■ Work instruction ■
Transcribe the listing below only from the line with "nose: (91, 94)" up to and including the line with "left ankle: (27, 204)".

>>>>

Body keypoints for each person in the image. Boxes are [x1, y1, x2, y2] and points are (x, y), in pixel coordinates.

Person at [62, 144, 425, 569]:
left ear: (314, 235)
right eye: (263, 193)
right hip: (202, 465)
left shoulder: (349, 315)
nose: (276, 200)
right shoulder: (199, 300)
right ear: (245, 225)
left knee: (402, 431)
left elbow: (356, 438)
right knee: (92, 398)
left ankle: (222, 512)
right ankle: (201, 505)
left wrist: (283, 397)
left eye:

<<<<
>>>>

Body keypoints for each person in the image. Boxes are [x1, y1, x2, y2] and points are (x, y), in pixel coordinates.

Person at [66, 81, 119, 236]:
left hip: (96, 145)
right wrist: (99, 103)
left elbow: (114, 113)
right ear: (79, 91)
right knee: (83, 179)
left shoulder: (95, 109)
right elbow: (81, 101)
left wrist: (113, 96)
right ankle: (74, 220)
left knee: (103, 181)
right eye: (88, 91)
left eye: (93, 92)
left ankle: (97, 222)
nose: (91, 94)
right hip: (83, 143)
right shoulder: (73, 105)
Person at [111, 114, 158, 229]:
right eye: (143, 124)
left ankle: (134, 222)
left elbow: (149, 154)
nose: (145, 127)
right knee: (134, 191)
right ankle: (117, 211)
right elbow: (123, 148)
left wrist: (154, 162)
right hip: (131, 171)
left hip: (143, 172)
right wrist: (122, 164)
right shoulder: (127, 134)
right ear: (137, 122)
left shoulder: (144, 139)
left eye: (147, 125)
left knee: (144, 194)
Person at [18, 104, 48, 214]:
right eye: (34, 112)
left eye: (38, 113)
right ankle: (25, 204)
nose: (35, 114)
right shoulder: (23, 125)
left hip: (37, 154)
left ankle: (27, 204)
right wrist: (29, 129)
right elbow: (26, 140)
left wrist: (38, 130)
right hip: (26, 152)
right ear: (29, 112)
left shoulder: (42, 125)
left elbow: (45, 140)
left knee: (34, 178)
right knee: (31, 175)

<<<<

■ Written answer ■
nose: (91, 94)
right hip: (83, 143)
right shoulder: (73, 105)
Person at [111, 114, 158, 229]:
right eye: (143, 124)
left ankle: (134, 222)
left elbow: (149, 154)
nose: (145, 127)
right knee: (134, 191)
right ankle: (117, 211)
right elbow: (123, 148)
left wrist: (154, 162)
right hip: (131, 171)
left hip: (143, 172)
right wrist: (122, 164)
right shoulder: (127, 134)
right ear: (137, 122)
left shoulder: (144, 139)
left eye: (147, 125)
left knee: (144, 194)
Person at [18, 104, 48, 214]:
right eye: (34, 112)
left eye: (38, 113)
right ankle: (25, 204)
nose: (35, 114)
right shoulder: (23, 125)
left hip: (37, 154)
left ankle: (27, 204)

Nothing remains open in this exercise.